Ever since May, when the US Commerce Department added Huawei to its Entity List, we’ve been hearing of possible workarounds to the issue. The blacklisting essentially denied US companies from trading hardware and software with Huawei and resulted in great losses for both sides.
In July, the US Commerce Department announced its plans to begin issuing special licenses to local tech companies wishing to keep their business ties with Huawei. These licenses would only cover widely available components that do not pose a threat for national security and it became clear that there was strong interest as more than 130 US companies applied for certification.
In a new development, Commerce Secretary Wilbur Ross confirmed that the application count has now doubled to 260 and that the licenses would be issued “very shortly”. During an interview with Bloomberg, Ross stated that the applications are already being reviewed but mentioned that not all companies should expect a green light.
Remember too with entity lists there’s a presumption of denial.
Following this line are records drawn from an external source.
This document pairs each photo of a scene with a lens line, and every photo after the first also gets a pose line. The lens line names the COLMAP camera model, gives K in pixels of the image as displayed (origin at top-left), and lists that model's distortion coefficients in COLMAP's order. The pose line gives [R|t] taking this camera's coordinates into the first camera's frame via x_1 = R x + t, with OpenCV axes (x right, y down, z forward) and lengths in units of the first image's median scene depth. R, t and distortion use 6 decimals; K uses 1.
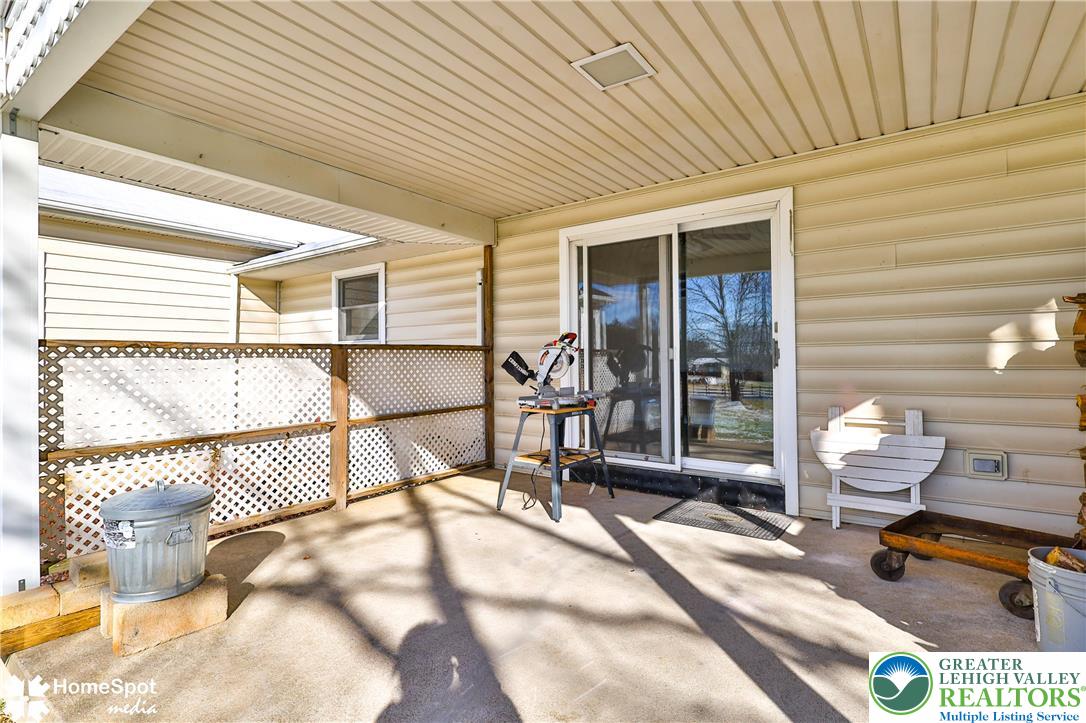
lens RADIAL K [[529.3, 0, 545.3], [0, 529.3, 357.1], [0, 0, 1]] dist [-0.002485, -0.000916]
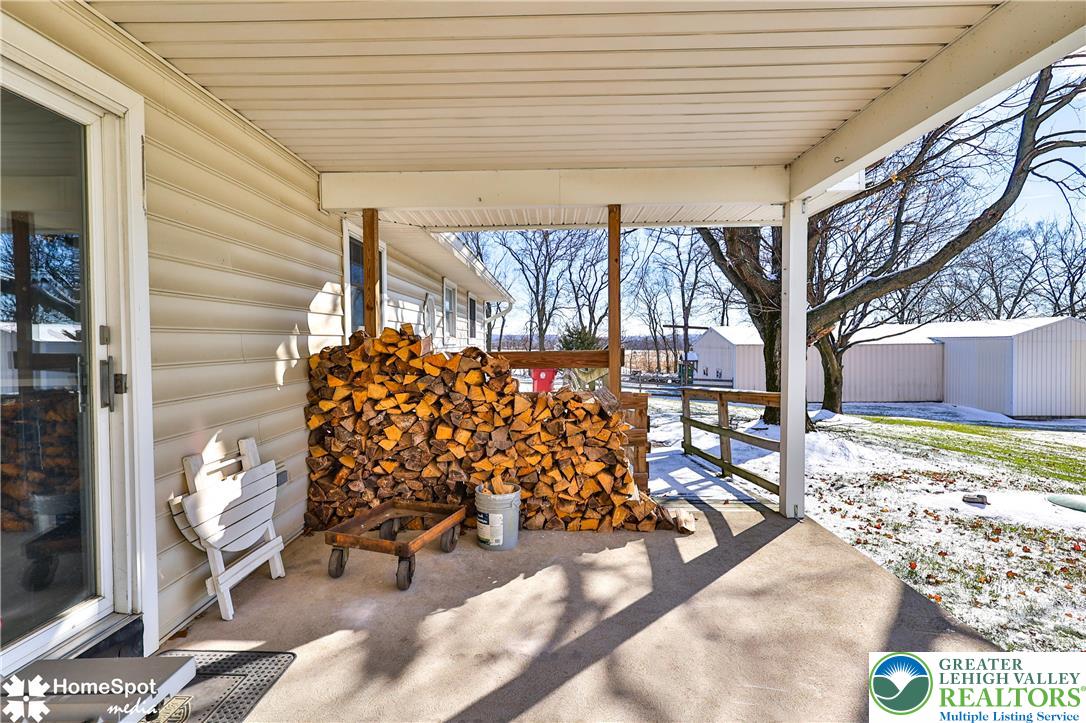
lens RADIAL K [[529.3, 0, 546.3], [0, 529.3, 355.2], [0, 0, 1]] dist [-0.002485, -0.000916]
pose [[-0.563993, -0.002581, 0.825776, -0.288287], [0.013530, 0.999832, 0.012366, -0.039546], [-0.825669, 0.018147, -0.563863, 1.028600]]
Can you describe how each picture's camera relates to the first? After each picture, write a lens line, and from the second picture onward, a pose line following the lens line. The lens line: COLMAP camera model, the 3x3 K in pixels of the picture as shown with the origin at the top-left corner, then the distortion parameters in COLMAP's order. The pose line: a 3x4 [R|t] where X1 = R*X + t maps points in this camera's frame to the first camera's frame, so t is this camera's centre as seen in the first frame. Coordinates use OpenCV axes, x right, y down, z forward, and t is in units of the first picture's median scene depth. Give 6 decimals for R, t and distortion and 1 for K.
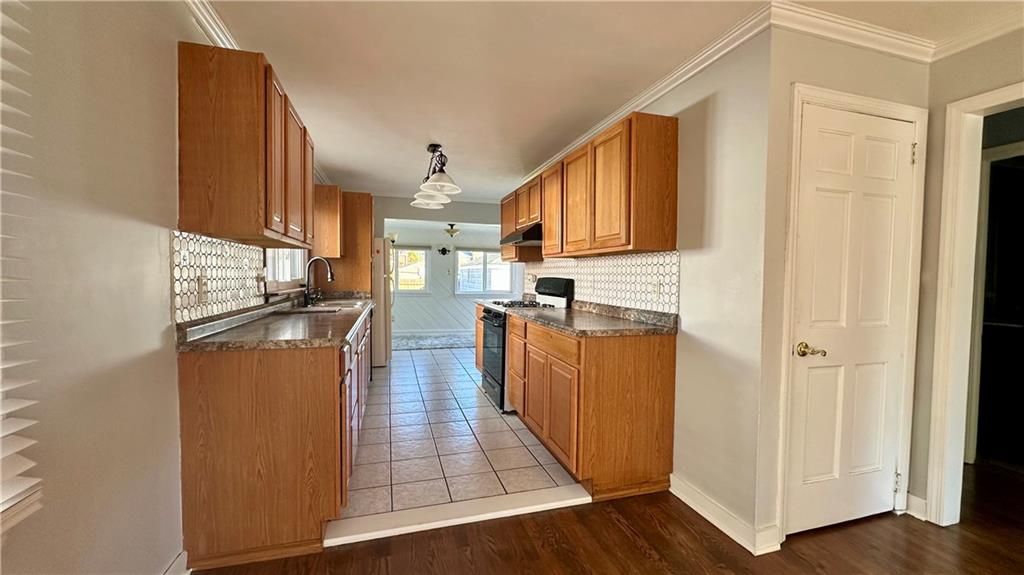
lens RADIAL K [[405.5, 0, 514.6], [0, 405.5, 289.8], [0, 0, 1]] dist [-0.001300, 0.000065]
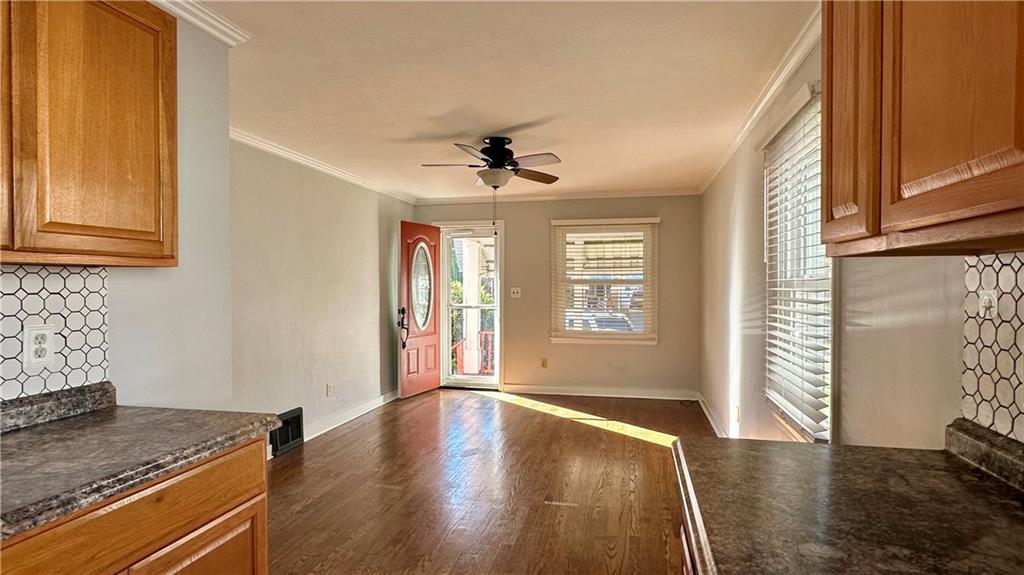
lens RADIAL K [[527.8, 0, 515.4], [0, 527.8, 290.9], [0, 0, 1]] dist [-0.002073, -0.000659]
pose [[-0.866923, -0.018433, 0.498101, -0.305072], [0.010790, 0.998388, 0.055726, -0.067332], [-0.498325, 0.053685, -0.865327, 0.910271]]
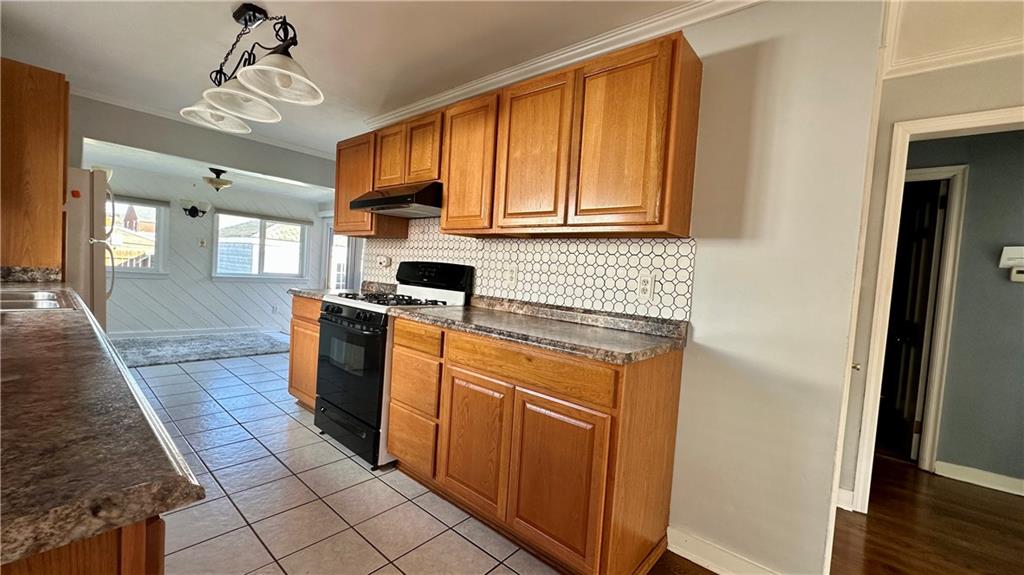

So the safe thing for these companies would be to assume denial, even though we will obviously approve quite a few of them. – Wilbur Ross
Perhaps the most important company out of the 260 applicants is Google. New Huawei devices like the Mate 30 series have suffered outside of China due to their lack of Google services. If Huawei is able to bring back Google Mobile Services this would certainly help revive its appeal to international users.
While there is no concrete time-frame for when these licenses are expected to come into action, this is certainly a positive development in the Huawei ban saga. The US is close to reaching a “Phase One” trade deal agreement with China by the end of this month and if all goes accordingly we could see the Mate 30 series and future Huawei phones back with Google services out of the box.